Sri Mulyani Sebut Inisiatif Makan Bergizi Bakal Berikan Efek Kondisi Keuangan Berganda

JAKARTA – Proyek Makan Bergizi Gratis (MBG) yang dimaksud diinisiasi oleh presiden terpilih Prabowo Subianto diyakini menciptakan efek ganda di perekonomian (multiplier effect) Indonesia. Terutama bagi para pelaku Usaha Mikro, Kecil, kemudian Menengah (UMKM).
“Tujuan utama dari acara prioritas presiden terpilih ini, Makan Bergizi Gratis, adalah untuk menciptakan generasi yang cerdas sekaligus memberikan dampak perekonomian bagi UMKM kemudian menggerakkan perekonomian daerah,” ujar Menteri Keuangan Sri Mulyani Indrawati ketika Kongres Pers RAPBN 2025 dalam Jakarta, dikutip, Hari Sabtu (17/8/2024).
Dalam Buku II Nota Keuangan Tahun Anggaran 2025, disebutkan Rencana Makan Bergizi Gratis dirancang untuk meningkatkan kualitas Informan Daya Orang (SDM) yang mana unggul kemudian kompetitif.
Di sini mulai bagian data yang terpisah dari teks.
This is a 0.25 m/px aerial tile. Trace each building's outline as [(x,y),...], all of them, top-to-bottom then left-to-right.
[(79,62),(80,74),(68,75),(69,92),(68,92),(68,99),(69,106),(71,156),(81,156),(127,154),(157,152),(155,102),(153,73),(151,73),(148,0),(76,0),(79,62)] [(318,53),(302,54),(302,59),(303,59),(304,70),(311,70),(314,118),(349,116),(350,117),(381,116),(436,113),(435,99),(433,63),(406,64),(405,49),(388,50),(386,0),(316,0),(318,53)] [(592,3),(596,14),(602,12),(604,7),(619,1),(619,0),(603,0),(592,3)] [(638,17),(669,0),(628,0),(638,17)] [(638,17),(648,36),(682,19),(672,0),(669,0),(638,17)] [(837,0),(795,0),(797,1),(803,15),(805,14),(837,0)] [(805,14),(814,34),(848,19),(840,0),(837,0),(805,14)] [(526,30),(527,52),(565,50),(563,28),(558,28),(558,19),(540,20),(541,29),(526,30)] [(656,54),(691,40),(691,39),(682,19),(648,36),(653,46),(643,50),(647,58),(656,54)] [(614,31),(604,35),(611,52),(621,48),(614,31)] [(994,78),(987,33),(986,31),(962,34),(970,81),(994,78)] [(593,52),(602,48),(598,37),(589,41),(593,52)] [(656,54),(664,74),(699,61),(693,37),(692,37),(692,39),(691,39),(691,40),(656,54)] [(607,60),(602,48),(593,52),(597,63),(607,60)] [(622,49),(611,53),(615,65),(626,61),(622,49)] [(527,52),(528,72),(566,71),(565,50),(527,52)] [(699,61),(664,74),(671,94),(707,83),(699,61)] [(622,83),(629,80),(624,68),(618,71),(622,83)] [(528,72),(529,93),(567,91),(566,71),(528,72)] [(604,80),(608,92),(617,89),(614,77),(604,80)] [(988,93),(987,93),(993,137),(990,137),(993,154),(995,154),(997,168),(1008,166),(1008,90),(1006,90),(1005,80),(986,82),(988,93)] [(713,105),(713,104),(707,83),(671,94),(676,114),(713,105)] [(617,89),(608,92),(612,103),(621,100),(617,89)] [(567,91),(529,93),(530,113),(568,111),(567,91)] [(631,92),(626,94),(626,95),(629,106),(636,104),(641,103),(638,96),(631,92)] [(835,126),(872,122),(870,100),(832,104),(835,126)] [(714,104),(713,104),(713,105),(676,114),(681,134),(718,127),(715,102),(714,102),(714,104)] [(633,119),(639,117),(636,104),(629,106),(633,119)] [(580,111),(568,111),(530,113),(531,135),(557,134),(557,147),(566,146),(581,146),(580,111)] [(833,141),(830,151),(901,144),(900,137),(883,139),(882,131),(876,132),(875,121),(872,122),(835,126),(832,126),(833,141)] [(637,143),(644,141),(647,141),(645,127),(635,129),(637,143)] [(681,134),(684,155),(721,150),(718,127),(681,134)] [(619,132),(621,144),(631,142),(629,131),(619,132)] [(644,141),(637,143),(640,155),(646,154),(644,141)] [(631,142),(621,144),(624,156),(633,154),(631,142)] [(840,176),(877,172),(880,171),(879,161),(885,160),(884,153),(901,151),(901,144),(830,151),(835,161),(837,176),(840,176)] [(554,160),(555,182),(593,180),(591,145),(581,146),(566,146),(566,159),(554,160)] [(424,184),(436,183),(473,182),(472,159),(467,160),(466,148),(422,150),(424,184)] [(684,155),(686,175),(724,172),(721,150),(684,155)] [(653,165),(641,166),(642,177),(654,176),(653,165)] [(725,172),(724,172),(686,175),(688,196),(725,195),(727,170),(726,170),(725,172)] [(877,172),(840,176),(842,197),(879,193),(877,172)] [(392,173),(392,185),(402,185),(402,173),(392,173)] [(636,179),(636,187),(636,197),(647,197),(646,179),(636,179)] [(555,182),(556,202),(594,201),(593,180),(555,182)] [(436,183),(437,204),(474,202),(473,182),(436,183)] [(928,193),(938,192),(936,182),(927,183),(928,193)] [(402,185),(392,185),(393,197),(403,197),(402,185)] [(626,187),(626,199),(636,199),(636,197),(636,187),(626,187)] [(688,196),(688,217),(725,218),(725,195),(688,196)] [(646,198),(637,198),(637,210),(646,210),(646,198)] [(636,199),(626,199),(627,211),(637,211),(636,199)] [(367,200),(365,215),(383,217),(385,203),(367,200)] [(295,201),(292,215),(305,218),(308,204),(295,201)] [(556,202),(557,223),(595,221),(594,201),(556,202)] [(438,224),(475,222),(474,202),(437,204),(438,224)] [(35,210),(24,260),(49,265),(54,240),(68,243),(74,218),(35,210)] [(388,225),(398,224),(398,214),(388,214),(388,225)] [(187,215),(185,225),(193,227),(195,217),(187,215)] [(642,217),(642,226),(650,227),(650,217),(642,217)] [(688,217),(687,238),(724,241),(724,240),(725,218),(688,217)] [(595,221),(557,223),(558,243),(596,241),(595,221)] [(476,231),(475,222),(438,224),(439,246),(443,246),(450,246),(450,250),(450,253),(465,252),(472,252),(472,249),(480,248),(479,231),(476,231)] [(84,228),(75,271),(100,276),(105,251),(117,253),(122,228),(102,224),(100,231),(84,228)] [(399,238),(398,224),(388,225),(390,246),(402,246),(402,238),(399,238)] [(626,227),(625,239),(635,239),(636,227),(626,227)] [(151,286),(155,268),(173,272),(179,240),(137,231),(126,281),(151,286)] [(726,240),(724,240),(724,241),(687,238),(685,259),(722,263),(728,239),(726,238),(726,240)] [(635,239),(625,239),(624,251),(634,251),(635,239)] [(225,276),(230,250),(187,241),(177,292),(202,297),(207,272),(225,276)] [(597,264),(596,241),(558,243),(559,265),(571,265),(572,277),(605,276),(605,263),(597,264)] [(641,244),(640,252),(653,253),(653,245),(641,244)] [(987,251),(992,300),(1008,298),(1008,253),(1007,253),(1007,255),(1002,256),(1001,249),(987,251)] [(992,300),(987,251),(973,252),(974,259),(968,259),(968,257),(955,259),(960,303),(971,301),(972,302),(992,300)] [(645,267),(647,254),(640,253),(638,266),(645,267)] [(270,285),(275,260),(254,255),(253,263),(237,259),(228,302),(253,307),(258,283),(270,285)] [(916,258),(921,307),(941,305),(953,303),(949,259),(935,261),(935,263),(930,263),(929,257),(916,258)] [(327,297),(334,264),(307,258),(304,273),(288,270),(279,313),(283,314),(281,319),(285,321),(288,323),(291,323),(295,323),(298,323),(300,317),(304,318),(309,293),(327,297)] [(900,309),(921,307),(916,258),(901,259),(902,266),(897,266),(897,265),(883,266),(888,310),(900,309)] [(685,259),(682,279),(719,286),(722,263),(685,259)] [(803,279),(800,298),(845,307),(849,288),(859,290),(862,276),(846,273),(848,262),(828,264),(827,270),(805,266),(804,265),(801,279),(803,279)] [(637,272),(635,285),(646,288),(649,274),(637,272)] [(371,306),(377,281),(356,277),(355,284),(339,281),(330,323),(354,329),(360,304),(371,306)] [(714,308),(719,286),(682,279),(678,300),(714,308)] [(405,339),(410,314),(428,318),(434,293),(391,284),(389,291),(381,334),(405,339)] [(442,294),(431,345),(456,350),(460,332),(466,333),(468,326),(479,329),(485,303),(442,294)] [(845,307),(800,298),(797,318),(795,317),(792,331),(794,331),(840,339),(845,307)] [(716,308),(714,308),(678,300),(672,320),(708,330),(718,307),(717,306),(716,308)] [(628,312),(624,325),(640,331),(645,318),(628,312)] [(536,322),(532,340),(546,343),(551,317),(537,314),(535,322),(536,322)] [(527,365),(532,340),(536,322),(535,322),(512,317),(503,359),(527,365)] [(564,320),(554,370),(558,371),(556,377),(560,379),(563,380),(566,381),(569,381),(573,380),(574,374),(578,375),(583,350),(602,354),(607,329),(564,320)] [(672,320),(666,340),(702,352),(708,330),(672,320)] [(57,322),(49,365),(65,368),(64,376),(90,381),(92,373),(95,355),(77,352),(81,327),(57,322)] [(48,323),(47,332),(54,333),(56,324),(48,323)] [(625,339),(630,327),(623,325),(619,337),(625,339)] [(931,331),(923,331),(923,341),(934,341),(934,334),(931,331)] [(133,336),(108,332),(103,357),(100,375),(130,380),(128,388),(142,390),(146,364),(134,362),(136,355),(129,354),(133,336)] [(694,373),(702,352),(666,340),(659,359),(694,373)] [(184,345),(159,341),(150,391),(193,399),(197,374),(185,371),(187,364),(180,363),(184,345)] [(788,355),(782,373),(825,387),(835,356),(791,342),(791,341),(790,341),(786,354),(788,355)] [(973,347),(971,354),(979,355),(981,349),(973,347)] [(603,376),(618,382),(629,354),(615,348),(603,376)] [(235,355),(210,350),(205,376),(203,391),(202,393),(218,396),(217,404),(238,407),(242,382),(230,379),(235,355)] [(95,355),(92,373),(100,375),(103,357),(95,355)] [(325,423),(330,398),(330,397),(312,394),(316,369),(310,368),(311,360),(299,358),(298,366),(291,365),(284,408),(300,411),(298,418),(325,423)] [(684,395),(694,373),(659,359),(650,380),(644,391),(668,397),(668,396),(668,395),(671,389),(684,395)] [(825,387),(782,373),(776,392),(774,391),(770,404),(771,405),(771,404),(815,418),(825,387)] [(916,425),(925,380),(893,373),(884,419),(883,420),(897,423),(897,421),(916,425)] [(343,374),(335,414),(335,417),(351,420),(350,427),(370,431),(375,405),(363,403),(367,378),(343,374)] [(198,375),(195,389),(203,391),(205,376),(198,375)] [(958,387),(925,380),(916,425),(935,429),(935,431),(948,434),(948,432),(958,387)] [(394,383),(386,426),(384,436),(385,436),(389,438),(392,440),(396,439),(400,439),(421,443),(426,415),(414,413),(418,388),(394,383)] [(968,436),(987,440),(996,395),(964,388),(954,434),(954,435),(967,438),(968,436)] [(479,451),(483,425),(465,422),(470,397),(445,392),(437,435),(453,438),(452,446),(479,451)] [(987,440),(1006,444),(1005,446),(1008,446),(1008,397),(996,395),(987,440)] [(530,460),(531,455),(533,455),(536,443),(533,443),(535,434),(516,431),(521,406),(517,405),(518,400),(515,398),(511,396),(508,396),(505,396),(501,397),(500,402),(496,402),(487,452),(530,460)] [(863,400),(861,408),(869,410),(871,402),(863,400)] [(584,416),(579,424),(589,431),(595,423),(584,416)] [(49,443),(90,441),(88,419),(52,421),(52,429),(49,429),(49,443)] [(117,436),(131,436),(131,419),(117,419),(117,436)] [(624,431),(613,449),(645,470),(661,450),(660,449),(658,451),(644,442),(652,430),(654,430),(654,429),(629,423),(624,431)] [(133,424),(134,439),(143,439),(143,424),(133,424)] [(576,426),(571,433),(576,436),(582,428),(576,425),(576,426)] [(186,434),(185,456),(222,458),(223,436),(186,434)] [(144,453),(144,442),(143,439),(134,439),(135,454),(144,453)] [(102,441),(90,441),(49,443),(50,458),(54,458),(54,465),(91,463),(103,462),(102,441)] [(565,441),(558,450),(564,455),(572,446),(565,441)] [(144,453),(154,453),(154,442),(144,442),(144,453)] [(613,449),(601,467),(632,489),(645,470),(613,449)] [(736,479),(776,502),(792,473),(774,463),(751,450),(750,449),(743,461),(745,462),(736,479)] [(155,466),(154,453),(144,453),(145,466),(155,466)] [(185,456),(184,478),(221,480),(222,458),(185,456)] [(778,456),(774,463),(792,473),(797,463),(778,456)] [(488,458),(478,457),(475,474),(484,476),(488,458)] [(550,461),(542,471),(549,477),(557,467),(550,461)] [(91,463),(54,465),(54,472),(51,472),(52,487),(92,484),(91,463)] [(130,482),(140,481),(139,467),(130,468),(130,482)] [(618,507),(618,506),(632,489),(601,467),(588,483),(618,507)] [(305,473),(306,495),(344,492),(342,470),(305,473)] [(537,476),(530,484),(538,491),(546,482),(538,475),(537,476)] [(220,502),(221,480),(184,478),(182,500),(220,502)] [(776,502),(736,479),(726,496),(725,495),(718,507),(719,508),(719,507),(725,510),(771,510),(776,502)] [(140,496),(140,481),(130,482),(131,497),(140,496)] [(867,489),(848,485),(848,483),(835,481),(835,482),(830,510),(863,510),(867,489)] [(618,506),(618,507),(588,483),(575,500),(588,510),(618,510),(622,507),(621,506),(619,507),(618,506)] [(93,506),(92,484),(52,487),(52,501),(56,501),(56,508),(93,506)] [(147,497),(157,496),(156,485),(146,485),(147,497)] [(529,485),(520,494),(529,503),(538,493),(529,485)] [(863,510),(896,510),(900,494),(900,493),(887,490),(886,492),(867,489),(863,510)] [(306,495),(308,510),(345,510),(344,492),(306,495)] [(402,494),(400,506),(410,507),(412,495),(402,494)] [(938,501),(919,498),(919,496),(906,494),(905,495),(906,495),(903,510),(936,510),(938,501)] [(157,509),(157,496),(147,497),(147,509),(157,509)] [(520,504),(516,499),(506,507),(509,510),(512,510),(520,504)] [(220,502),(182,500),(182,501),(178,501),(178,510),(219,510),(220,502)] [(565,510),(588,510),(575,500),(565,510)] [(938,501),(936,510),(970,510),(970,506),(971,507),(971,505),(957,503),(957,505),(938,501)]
Program ini meliputi penyediaan makanan bergizi juga susu gratis di dalam sekolah dan juga pesantren, bantuan gizi untuk balita, dan juga dukungan bagi ibu hamil atau menyusui yang berisiko memiliki anak stunting.
Pada tingkat sekolah, selain menambah asupan nutrisi, Inisiatif MBG juga diharapkan dapat meningkatkan peluncuran siswa di dalam sekolah yang tersebut pada akhirnya akan meningkatkan kualitas pendidikan.
Program ini juga bertujuan untuk mengempiskan bilangan bulat ketidakhadiran atau putus sekolah guna meningkatkan kualitas SDM. Selain itu, inisiatif ini juga diharapkan menghadirkan dampak positif pada kemampuan fisik kemudian prestasi akademik siswa. Dalam pelaksanaannya, penyediaan makanan melalui dapur umum akan melibatkan UMKM lokal.
Program Makan Bergizi Gratis ini tidaklah cuma bertujuan untuk meningkatkan kebugaran dan juga kualitas SDM, tetapi juga miliki hubungan timbal balik yang mana akan menggalakkan peningkatan ekonomi lalu menciptakan lapangan kerja melalui pemberdayaan UMKM.
Anggaran yang tersebut direncanakan untuk inisiatif Makan Bergizi Gratis pada tahun 2025 sekitar Rp71 triliun atau 0,29 persen dari PDB, mencakup biaya makanan, distribusi, juga operasional lembaga yang tersebut mengurus kegiatan ini.
Diperkirakan, sekitar 0,82 jt tenaga kerja akan terserap untuk menjalankan acara ini. Dengan alokasi tersebut, acara Makan Bergizi Gratis diharapkan dapat berkontribusi pada peningkatan dunia usaha Indonesia sekitar 0,10% pada 2025.